Es war der Tag der Tage", sagte Isabell Werth. Die deutschen Dressurreiter haben am Freitag souverän olympisches Mannschaftsgold gewonnen - bereits zum 13. Mal. Die 37-jährige Werth ist seit gestern die erfolgreichste Olympiareiterin der Welt: Sechsmal Gold, dreimal Silber, damit hat sie sogar die Dressur-Legende Reiner Klimke eingeholt, den Olympiasieger von 1984, der zwar auch sechsmal Gold plus zweimal Bronze gewann, aber nicht wie Werth auch noch dreimal Silber. Mit 81,936 Prozent verwiesen die Deutschen die Briten auf Platz zwei (78,602), Bronze ging an die USA (76,667).

Werth auf Weihegold machte als letzte deutsche Reiterin nicht nur die Medaille fest, sondern legte mit einem Ritt voller Anmut und Leichtigkeit den Grundstein für einen möglichen Einzelsieg am Montag in der Kür. Da fangen zwar alle wieder bei Null an, aber die elfjährige Stute zeigte schon jetzt, dass sie tanzen kann. Nicht den kleinsten Fehler erlaubte sie sich, mit jeder Faser war sie bei ihrer Reiterin und bemüht, ihr Allerbestes zu geben. Werth mit ihrer ganzen Erfahrung ließ nicht einen einzigen Punkt durch Unachtsamkeit oder ungenaues Reiten liegen. "Es hat unheimlich Spaß gemacht unterwegs, da durfte auch mal ein kleines Lächeln sein," sagte sie nach ihrem Ritt.

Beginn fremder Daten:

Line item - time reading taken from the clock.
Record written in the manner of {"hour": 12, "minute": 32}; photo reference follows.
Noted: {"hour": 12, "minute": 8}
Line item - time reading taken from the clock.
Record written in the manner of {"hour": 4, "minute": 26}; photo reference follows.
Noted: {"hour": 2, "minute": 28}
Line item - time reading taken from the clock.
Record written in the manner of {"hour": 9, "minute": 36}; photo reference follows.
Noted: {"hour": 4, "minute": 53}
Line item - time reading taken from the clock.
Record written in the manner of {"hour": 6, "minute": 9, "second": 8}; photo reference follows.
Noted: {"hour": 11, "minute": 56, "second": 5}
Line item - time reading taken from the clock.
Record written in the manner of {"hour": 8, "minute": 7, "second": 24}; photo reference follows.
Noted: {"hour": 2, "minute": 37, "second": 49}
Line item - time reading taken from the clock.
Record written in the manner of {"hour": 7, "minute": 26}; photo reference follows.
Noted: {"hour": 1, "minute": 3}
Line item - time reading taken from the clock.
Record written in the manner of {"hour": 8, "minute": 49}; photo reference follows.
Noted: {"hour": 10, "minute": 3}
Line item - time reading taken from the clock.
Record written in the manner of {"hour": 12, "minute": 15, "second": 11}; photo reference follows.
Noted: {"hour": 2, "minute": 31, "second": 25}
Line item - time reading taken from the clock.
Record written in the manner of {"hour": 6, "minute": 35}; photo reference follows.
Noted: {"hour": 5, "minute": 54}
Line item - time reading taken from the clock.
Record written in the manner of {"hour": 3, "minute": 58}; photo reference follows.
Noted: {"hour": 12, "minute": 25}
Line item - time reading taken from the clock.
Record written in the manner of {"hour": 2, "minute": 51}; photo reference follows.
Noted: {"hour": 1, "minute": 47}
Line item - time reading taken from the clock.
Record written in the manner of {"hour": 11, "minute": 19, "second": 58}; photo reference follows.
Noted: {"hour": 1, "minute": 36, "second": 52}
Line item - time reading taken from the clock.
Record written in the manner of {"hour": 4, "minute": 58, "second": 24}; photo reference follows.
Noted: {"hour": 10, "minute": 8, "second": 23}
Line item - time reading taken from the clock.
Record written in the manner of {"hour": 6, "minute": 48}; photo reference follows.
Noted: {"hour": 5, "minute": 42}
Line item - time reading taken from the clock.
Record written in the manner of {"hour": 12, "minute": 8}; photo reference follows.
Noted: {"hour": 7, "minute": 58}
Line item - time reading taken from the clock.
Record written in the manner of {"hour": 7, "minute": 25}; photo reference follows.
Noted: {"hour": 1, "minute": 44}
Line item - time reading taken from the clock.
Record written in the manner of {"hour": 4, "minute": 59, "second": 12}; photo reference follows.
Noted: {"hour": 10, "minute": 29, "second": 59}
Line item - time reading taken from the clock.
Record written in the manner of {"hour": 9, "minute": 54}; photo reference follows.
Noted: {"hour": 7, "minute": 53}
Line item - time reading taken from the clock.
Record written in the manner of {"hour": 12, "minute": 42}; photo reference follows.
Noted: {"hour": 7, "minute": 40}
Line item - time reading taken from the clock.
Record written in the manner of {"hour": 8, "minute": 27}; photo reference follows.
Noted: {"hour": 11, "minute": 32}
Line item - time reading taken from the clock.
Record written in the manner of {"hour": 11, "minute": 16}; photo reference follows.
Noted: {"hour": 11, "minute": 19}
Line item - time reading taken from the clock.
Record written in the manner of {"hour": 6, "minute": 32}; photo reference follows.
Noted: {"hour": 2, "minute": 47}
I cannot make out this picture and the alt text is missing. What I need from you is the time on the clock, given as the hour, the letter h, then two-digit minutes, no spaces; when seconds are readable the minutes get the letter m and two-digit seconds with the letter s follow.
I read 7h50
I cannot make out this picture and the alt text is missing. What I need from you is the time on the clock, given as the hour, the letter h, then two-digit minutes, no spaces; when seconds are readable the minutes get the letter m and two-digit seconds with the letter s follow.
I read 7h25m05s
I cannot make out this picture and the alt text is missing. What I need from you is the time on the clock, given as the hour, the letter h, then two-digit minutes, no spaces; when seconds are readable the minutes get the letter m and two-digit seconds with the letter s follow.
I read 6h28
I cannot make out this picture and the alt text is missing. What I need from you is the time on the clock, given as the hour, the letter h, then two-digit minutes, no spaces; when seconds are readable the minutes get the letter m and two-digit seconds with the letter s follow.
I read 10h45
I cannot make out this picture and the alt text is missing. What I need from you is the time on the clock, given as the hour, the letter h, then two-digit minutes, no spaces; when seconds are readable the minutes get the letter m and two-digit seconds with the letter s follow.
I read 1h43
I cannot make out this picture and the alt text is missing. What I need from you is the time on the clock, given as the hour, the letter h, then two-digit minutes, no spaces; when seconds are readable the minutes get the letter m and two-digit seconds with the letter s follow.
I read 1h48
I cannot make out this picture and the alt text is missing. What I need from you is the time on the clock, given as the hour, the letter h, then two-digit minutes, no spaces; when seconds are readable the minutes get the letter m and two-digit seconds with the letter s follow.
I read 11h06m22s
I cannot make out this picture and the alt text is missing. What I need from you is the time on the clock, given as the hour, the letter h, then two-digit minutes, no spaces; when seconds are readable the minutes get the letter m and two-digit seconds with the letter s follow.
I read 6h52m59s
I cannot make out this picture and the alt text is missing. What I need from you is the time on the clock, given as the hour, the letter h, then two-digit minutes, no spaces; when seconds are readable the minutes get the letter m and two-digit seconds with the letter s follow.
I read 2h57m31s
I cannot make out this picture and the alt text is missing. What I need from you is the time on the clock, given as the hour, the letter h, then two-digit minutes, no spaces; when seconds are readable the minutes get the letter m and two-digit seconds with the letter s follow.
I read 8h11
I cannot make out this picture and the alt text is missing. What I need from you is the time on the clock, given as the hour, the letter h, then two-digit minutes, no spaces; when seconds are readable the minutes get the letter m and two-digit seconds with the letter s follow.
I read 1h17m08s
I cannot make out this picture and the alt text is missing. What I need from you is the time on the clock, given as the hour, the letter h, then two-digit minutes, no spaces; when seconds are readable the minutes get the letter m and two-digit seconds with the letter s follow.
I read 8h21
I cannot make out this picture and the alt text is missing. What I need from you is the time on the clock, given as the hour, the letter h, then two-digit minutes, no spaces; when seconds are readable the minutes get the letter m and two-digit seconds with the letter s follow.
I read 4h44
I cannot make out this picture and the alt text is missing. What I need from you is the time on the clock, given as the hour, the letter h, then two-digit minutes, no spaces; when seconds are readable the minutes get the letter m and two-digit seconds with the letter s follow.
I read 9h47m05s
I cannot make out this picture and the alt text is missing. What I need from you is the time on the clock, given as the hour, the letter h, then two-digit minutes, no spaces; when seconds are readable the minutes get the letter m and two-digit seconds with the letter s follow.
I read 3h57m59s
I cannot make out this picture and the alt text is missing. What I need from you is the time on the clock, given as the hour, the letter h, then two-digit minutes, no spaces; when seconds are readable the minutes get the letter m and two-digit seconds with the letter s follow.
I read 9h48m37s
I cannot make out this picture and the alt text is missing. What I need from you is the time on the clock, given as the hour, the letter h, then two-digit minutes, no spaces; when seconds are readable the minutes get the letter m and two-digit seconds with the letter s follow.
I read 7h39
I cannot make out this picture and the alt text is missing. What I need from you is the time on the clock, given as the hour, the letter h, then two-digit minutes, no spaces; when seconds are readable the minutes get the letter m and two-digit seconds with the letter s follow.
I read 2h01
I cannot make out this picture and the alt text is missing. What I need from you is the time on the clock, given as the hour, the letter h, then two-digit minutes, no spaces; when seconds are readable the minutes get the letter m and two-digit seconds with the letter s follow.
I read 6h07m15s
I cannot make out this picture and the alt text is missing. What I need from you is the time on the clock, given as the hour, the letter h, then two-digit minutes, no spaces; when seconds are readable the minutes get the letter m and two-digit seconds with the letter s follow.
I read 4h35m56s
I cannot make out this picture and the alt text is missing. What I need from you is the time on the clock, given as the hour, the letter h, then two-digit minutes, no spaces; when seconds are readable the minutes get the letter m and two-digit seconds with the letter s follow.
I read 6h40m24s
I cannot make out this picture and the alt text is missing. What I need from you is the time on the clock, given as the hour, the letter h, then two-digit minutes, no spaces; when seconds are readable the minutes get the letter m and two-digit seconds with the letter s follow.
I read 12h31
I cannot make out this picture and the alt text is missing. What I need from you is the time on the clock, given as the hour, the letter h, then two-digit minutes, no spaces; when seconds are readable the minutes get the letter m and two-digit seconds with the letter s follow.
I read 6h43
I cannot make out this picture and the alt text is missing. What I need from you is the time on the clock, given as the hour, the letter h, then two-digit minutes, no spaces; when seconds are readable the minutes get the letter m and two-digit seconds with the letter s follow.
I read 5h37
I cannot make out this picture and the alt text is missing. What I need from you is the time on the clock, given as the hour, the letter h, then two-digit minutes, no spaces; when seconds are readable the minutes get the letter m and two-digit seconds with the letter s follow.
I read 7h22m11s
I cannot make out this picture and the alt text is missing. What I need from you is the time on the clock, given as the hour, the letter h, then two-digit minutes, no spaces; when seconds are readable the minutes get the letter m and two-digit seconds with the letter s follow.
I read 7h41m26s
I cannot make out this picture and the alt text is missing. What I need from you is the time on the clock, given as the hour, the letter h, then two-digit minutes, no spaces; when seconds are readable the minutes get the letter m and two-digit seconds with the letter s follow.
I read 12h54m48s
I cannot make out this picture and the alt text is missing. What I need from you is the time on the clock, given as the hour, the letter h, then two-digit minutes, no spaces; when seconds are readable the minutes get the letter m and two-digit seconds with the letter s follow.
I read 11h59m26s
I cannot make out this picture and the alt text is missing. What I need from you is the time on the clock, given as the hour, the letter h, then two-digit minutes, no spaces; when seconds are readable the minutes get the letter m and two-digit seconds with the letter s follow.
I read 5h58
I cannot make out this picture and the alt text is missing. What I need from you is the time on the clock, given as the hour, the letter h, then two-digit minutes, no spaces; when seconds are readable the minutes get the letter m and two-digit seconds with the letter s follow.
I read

Das Wichtigste zu Olympia 2016 in Rio

Zum ersten Mal seit zwei Jahren wurde die Olympiasiegerin von 2012, die Britin Charlotte Dujardin auf Valegro, geschlagen. Der 14-jährige Braune leistete sich einen dicken Patzer, als er plötzlich aus dem Trab angaloppierte, durch seine gewohnten Stärken in den Piaffen und Passagen konnte Valegro den Fehler nicht ausgleichen. 83,025 reichte nur für Platz zwei. Für die Einzelwertung bleibt die Britin aber die Favoritin. "Heute hat Charlotte einen Fehler gemacht", sagte Werth, "das wird ihr am Sonntag nicht noch mal passieren. Wir wollen die Kirche im Dorf lassen."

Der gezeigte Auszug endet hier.